According to DeMorgan’s First Law, what is an equivalent statement to "The kitchen floor needs mopping and the utensils need washing, but I will not do both."?

The two postulations are "I will mop the kitchen floor" and "I will wash the utensils." Simply modify the given statement to an "OR" statement and negate each of these postulations:

"Either I will not mop the kitchen floor or I will not wash the utensils."

P.S: that this statement lay open the likelihood that one of the tasks is completed, and it is also possible that neither chores are being completed.

### Solved Examples

Problem1:

How to deduce the following equation to standard form?

F = MNO +M'N

F’ = (MNO + M’N)’l

Solution1:

Using the De Morgan's law

We get,

= (MNO)’ (M’N)’

= (M’+N’+O’) (M+N’)

Now, applying the law of distributivity

= N’ + (M’+O’) M

Again, applying Distributivity

= N’ + M’M + O’M

= N’ + MO’ (standard form)l

Problem2:

Apply De Morgan's Law to determine the inverse of the below given equation and reduce to the form of the sum-of-product:

F = MO' + MNP' + MOP

Solution2:

F’= (MO' + MNP' + MOP)’

= (MO’)’ (MNP’)’ (MOP)’

= (M’+O)(M’+N’+P)(M’+O’+P’)

= M’+O (N’+P) (O’+P’)

= M’+ (N’+P) OP’

= M’ + ON’P’ + OPP’

Thus, we get = M’ + ON’P.

### Fun Facts

• Do you know the full form of DeMorgan’s Theorems?

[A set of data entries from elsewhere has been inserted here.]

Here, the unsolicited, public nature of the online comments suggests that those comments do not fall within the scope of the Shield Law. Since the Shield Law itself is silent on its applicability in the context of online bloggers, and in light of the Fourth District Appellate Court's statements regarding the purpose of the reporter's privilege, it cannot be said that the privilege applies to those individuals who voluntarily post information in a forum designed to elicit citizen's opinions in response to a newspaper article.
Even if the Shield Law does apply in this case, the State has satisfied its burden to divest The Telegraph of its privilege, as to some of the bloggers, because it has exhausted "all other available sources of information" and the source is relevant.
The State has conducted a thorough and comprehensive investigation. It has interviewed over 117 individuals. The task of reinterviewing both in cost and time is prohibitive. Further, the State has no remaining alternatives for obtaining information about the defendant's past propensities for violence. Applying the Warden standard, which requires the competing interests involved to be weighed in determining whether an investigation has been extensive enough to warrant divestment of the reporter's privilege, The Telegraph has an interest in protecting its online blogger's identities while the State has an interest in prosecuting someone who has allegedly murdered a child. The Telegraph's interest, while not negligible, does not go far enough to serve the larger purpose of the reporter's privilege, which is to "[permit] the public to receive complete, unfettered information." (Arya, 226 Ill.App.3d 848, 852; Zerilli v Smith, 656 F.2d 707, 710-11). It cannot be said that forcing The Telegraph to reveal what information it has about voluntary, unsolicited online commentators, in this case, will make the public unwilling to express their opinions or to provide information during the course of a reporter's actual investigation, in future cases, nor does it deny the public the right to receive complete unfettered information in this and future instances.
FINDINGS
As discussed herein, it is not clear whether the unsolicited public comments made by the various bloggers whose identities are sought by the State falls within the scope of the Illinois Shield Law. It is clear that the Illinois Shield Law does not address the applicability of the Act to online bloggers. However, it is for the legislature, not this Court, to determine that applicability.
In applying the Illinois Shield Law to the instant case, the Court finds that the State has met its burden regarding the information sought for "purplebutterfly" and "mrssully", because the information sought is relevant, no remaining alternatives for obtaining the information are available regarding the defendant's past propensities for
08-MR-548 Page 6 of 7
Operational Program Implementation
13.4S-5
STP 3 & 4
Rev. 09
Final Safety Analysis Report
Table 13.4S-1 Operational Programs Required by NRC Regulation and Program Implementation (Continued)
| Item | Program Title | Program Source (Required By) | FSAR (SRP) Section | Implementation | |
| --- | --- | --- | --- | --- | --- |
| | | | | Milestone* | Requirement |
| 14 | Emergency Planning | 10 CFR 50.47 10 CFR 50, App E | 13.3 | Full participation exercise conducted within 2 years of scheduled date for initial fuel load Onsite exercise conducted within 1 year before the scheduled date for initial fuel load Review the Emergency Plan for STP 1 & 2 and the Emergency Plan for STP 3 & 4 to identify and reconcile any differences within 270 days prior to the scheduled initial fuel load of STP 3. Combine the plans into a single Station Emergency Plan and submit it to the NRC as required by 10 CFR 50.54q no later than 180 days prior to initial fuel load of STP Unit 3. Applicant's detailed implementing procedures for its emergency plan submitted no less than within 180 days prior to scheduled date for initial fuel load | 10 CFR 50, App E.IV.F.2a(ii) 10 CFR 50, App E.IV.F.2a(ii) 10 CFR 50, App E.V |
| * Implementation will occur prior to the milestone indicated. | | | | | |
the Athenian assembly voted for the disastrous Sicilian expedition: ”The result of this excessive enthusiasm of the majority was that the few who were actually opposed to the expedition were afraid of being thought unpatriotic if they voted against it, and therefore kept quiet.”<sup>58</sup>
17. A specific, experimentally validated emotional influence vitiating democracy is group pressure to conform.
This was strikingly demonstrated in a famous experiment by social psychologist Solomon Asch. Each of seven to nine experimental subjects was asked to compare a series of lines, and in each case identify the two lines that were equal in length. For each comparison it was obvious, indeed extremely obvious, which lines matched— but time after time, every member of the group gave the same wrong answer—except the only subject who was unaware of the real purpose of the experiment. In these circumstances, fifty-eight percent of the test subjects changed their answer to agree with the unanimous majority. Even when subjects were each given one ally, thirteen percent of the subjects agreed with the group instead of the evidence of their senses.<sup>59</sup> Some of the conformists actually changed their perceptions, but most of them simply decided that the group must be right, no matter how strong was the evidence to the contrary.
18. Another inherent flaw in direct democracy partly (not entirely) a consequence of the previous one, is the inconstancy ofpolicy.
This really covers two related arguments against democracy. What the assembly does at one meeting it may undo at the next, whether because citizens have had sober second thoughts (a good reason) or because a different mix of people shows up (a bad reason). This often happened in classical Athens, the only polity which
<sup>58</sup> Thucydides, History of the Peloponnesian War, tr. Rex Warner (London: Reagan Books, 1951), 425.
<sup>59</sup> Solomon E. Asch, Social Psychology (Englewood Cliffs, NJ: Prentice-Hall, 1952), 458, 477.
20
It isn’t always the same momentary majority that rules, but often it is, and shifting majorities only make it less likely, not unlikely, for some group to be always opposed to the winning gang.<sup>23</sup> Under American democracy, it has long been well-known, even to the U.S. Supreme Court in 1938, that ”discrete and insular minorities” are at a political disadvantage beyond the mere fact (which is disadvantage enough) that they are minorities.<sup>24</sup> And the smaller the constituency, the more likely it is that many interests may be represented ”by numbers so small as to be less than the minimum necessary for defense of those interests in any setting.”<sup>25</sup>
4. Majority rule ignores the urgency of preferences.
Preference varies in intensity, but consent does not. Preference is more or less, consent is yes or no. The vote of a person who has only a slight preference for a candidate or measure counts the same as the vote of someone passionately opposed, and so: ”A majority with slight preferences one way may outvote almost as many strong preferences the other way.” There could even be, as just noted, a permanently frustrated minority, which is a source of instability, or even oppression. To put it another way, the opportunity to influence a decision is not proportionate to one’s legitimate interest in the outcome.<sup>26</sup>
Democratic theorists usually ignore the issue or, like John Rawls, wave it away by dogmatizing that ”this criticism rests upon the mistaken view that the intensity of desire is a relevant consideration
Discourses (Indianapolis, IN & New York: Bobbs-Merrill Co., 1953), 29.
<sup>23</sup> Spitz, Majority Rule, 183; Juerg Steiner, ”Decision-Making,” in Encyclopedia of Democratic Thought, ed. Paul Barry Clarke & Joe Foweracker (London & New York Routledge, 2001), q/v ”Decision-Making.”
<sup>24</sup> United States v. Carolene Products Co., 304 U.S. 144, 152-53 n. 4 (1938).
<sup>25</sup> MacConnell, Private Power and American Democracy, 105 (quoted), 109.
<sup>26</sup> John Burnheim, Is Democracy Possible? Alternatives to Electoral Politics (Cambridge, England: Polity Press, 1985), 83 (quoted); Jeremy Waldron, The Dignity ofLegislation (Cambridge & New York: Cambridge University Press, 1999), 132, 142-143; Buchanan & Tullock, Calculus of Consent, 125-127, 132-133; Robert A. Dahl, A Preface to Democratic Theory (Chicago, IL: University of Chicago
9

Its Demorgan’s theorem.

• No matter whether De Morgan's laws apply to sets, propositions, or logic gates, the anatomy always remains the same.

FAQ (Frequently Asked Questions)

What are DeMorgan's Theorems?

DeMorgan’s Theorems typically explain the correspondence between GATES with inverted inputs and GATES with inverted outputs. In simple terms, a NAND gate equals a Negative-OR gate, while a NOR gate equals a Negative-AND gate. There are 2 DeMorgan’s Theorems i.e.

1. DeMorgan’s First law or Theorem

2. DeMorgan’s Second law or Theorem

When “breaking-up” a complementation bar in a Boolean expression or equation, the operation without any deviation beneath the break (addition or multiplication) overturns, and moreover the bits of the broken bar still remain over the respective terms or variables.

Time and again, it becomes easier to deal with a mathematical problem by fragmenting the longest (uppermost) bar before breaking any bars beneath it. However, you should never try to break two bars in one step!

Why is DeMorgan’s Theorem Useful?

DeMorgan’s Theorem is chiefly used to solve the different and the longest Boolean algebra expressions. As mentioned above, this theorem describes the equality between the gate with identical inverted input and inverted output thus making it a common application for incorporating the fundamental gate operations like NAND gate and NOR gate. Various other uses of DeMorgan’s Theorem include:-

• It is most widely executed in digital programming and even for drawing digital circuit diagrams.

• This law is also applicable in computer engineering for the purpose of creating logic gates.

• It essentially explains how mathematical concepts, statements as well as expressions are linked through their opposites.

• In set theory, the theorem relates to the union and bisection of sets through complements.

• In propositional rationale, De Morgan's theorems establish a link between conjunctions and disjunctions of propositions by way of negation.